Das Urteil aus Luxemburg könne zu einer Reduktion der oft millionenschweren Ablösesummen führen und den Spielern mehr wirtschaftliche Macht geben, sagte Wettbewerbsrechtler Ian Giles von der Anwaltskanzlei Norton Rose Fulbright. "Es kann gut sein, dass Spieler jetzt glauben, dass sie Verträge brechen und bei neuen Klubs unterschreiben können, ohne dass ihr alter Verein sie halten oder hohe Ablösesummen verlangen kann". Vor allem kleinere Vereine leben davon, Spieler groß herauszubringen, um sie teurer weiterzuverkaufen.

In dem vor den EuGH gebrachten Fall geht es um den ehemaligen französischen Nationalspieler Lassana Diarra. Er hatte 2013 bei Lokomotive Moskau einen Vier-Jahres-Vertrag unterschrieben, aber ein Jahr später nach einer Gehaltskürzung gekündigt. Drohende Schadenersatzforderungen und Sanktionen der Fifa schreckten den belgischen Club Charleroi ab, der ihn unter Vertrag nehmen wollte. Letztlich fand Diarra erst ein Jahr später in Frankreich einen neuen Verein. Die Fifa forderte ihn 2015 auf, zehn Millionen Euro Schadenersatz an Moskau zu zahlen. Daraufhin verklagte er seinerseits die Fifa vor einem Gericht im belgischen Mons auf Schadenersatz. Dieses rief den EuGH an. Der heute 39-jährige Diarra beendete seine aktive Laufbahn 2019 bei Paris Saint-Germain.
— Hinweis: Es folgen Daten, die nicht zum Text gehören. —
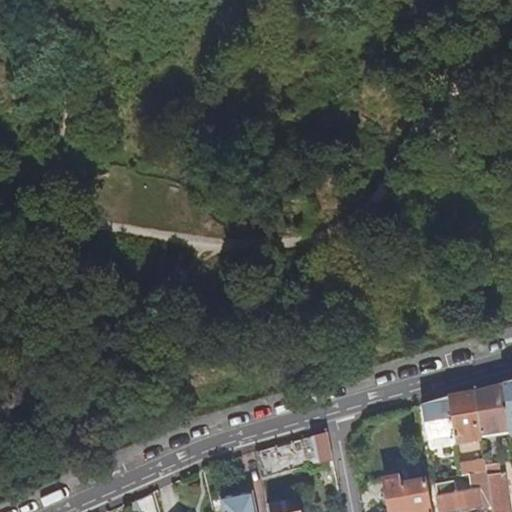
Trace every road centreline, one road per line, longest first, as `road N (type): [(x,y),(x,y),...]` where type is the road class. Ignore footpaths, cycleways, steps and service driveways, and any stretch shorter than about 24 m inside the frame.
road 1 (residential): [(53,511),(138,470),(332,405)]
road 2 (residential): [(332,405),(511,354)]
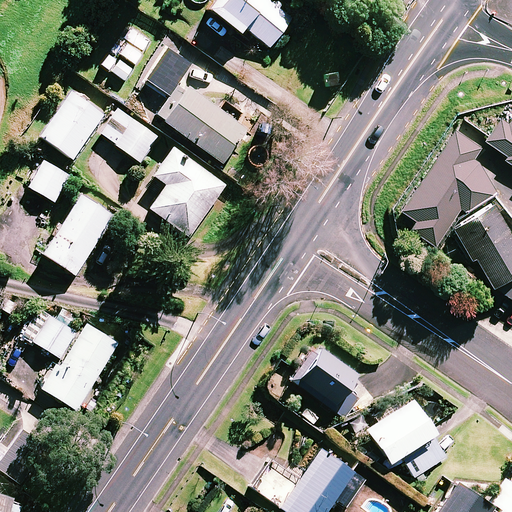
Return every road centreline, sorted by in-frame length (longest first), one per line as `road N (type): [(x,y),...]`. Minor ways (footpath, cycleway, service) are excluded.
road 1 (secondary): [(295,237),(106,511)]
road 2 (residential): [(511,385),(295,237)]
road 3 (secondary): [(436,21),(295,237)]
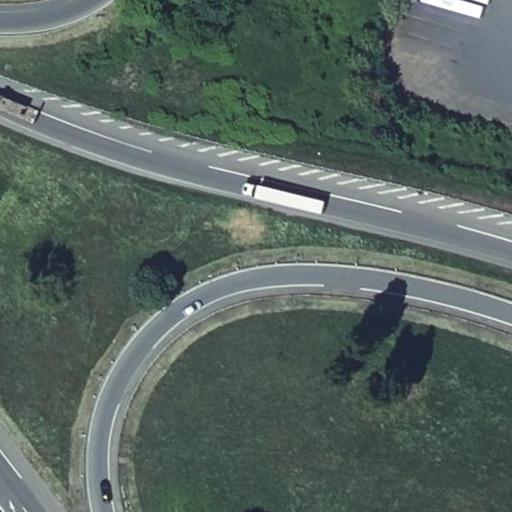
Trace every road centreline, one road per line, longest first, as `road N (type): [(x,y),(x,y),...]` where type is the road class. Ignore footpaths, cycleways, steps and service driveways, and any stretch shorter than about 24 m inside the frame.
road 1 (motorway): [(105,511),(100,438),(122,373),(160,325),(215,290),(281,275),(361,278),(511,313)]
road 2 (motorway): [(511,246),(214,172),(0,98)]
1.FC KÖLN LEIDET UNTER GELTENDEN REGELN

Diarras Anwalt Jean-Louis Dupont erklärte, das Urteil werde das Transfersystem ändern. "Die Unantastbarkeit der Fifa ist vorbei", sagte er der Nachrichtenagentur Reuters am Freitag. Die Vereinigung der Fußball-Profis (FIFPRO) begrüßte das Urteil, das "die Landschaft des Profifußballs verändern" werde. Es gehe nun darum, den Schaden für alle Spieler zu reparieren, die Opfer des seit 2001 geltenden Fifa-Transfersystems geworden seien. Die FIFA erklärte dagegen, die Grundsätze des Transfersystems seien durch das Urteil bestätigt worden. In Frage gestellt würden nur zwei Absätze des umfassenden Regelwerks.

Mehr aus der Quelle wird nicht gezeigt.